PANZERBALLETT, 10.05.2025, Club Zentral, Stuttgart | Foto: Claus Kullak
Foto: Claus Kullak

Man lasse sich nicht vom martialisch tönenden Namen in die Irre führen. Weder haben wir es hier mit einer Neue-Deutsche-Härte-Kappelle dumpfer Natur, noch mit einer Black-Metal-Band mit fragwürdigen Ansichten zu tun. Panzerballett: Das Bandprojekt des Münchner Jan Zehrfeld spielt heute Abend im Club Zentral, könnte aber genauso gut auf Jazzfestivals in wohlsituierteren Hallen in Stuttgart auftreten. Ein Abend, in dem Genres verschmolzen werden und viel zwischen den Stühlen gesessen wird.

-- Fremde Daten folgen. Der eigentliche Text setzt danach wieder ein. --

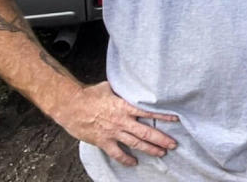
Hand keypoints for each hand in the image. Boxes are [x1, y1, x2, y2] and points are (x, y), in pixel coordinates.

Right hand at [55, 81, 178, 166]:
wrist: (70, 106)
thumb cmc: (89, 94)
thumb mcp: (110, 87)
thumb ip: (123, 90)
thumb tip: (134, 83)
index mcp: (125, 106)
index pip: (149, 112)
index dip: (163, 116)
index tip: (176, 119)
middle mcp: (122, 121)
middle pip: (146, 132)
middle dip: (162, 139)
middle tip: (174, 144)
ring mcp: (113, 133)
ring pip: (135, 144)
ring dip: (150, 149)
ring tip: (162, 153)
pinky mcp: (103, 141)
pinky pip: (117, 153)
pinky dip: (126, 159)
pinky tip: (134, 163)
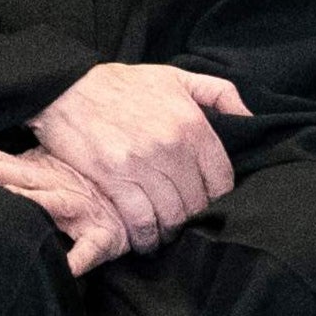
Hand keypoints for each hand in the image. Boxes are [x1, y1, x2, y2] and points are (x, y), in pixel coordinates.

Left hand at [0, 140, 134, 274]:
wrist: (134, 203)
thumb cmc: (81, 188)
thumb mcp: (46, 169)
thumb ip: (12, 167)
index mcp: (37, 169)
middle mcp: (54, 184)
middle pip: (13, 172)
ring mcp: (79, 210)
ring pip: (50, 204)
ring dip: (28, 202)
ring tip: (4, 200)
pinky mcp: (102, 236)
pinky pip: (89, 250)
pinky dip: (78, 259)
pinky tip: (65, 269)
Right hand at [8, 60, 250, 255]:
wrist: (65, 87)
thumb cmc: (121, 84)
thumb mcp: (175, 76)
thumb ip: (219, 93)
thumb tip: (250, 118)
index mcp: (192, 123)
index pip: (222, 179)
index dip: (218, 198)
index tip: (206, 203)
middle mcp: (172, 145)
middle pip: (197, 203)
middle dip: (192, 217)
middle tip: (183, 221)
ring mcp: (142, 164)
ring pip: (172, 216)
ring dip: (170, 232)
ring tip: (165, 234)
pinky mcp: (114, 178)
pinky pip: (141, 220)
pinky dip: (145, 237)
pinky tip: (144, 239)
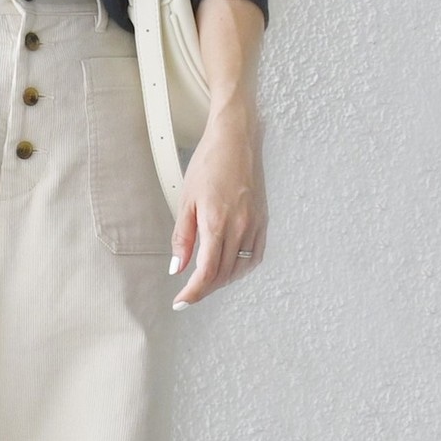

Mal wieder einer dieser Konzertbesuche ohne Vorabkenntnisse über die Kunstschaffenden. Ein oder zwei Panzerballett-Videos hatten die Jahre meinen Weg gekreuzt. Genug, um mir den Namen für einen Konzertbesuch vorzumerken, und erst danach zu eventuellen Plattenkäufen überzugehen. Nach diesen wenigen Höreindrucken lautete das vorläufige Urteil: Prog mag ich, Metal mag, Jazz mag ich… in Maßen. Wie diese Anteile beim restlichen Publikum aussehen, keine Ahnung. Gut gefüllt ist der Laden aber auf jeden Fall.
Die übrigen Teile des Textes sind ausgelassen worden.